**Given information:**
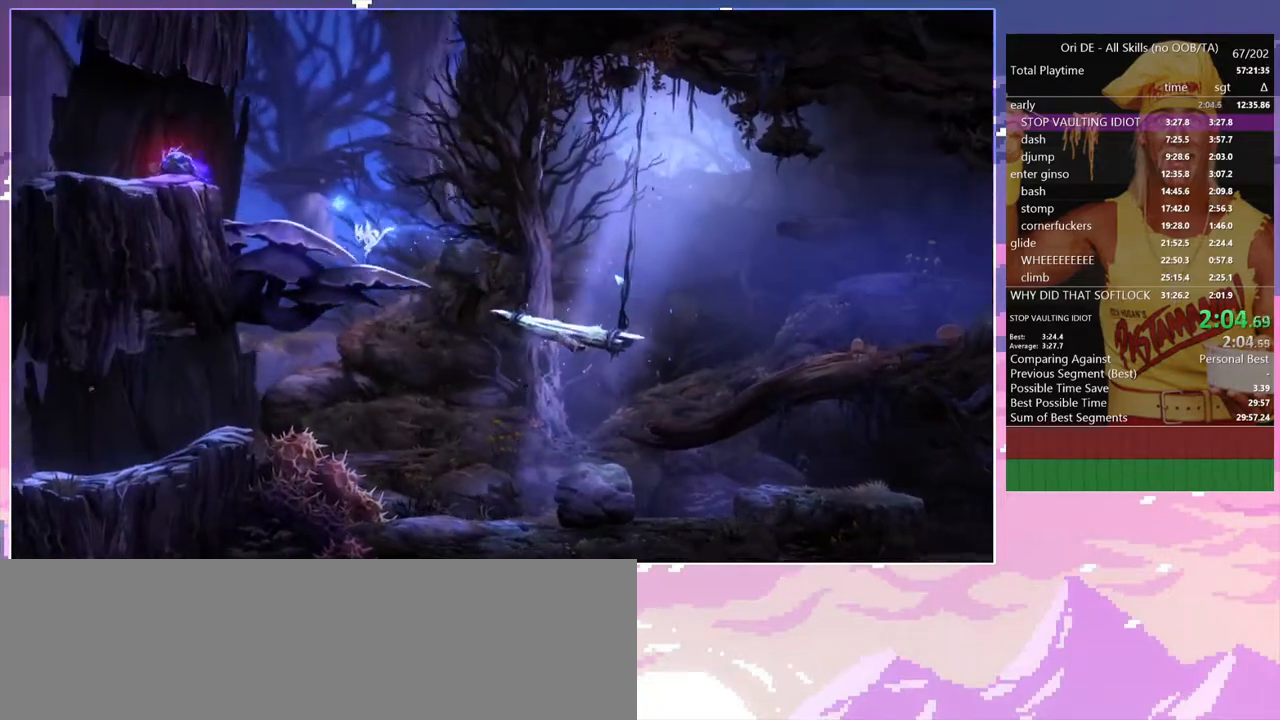
{"keys": ["a"], "events": []}
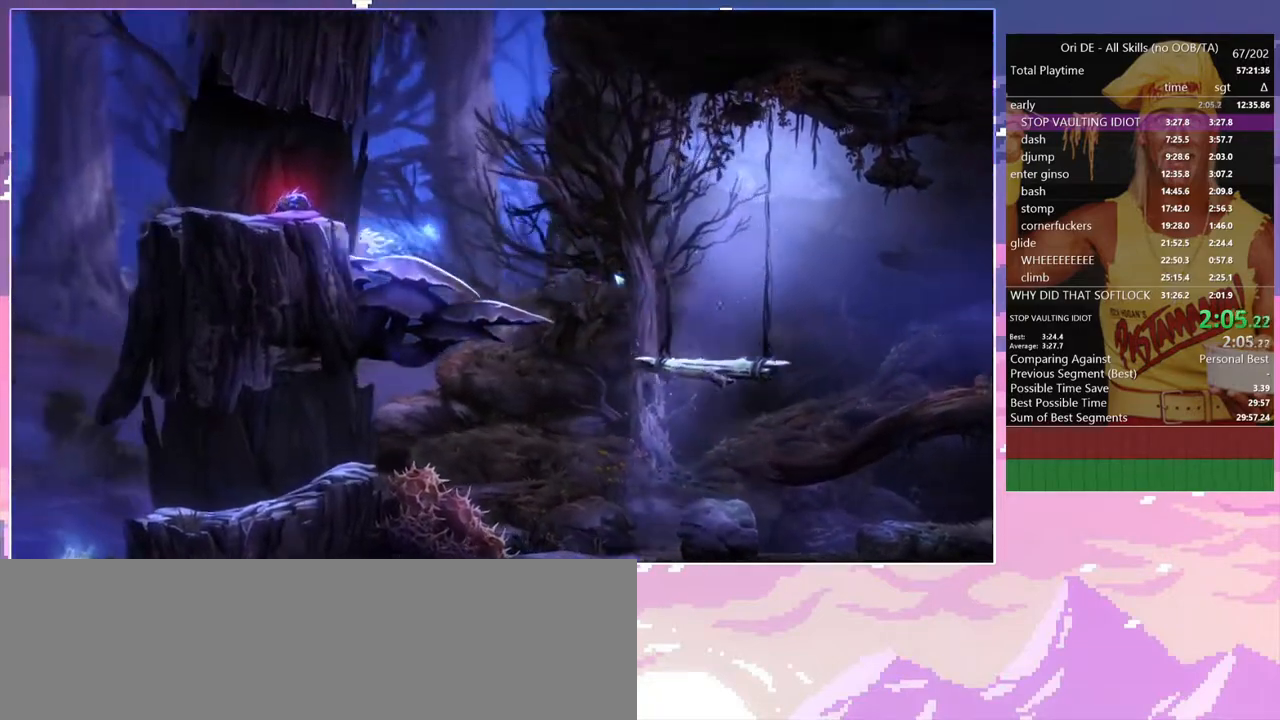
{"keys": ["a"], "events": [[217, "space", "down"], [317, "space", "up"]]}
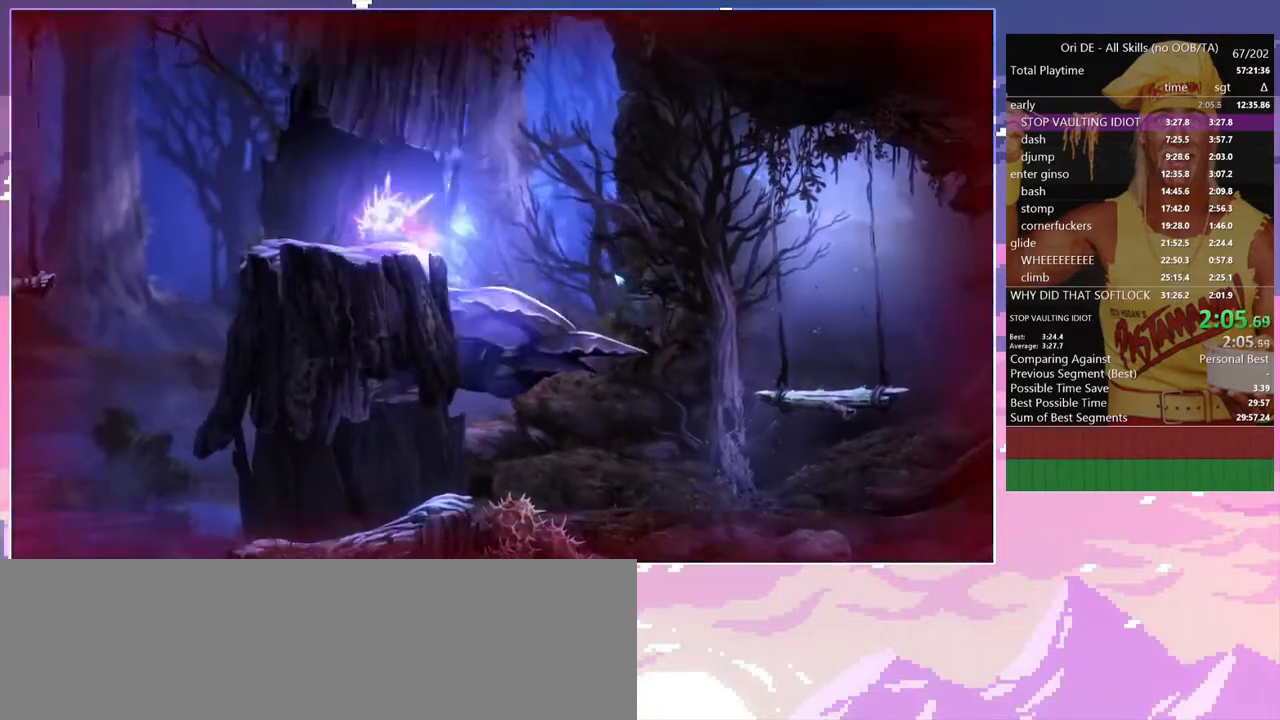
{"keys": ["a"], "events": []}
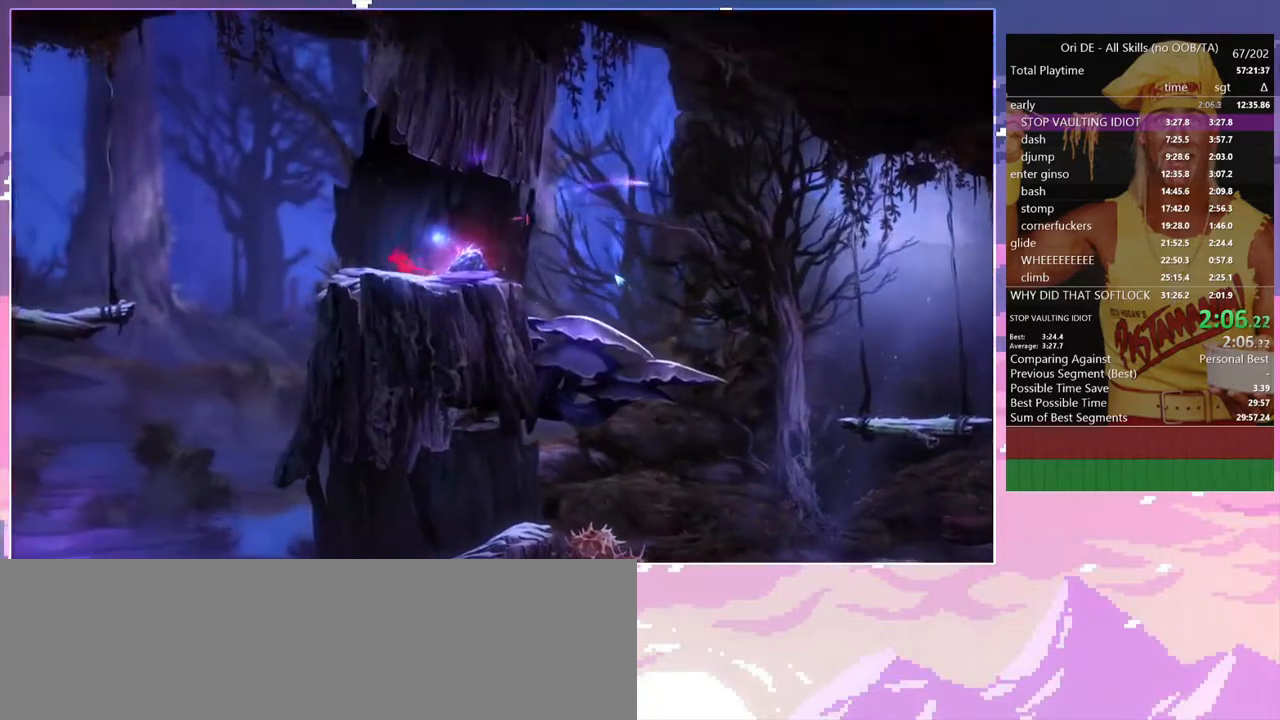
{"keys": ["a", "space"], "events": [[300, "space", "down"]]}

**Task requirements:** Write out the material above once more, exactly as it reads, with no pictures.

**Exercise output:**
{"keys": ["a"], "events": []}
{"keys": ["a"], "events": [[217, "space", "down"], [317, "space", "up"]]}
{"keys": ["a"], "events": []}
{"keys": ["a", "space"], "events": [[300, "space", "down"]]}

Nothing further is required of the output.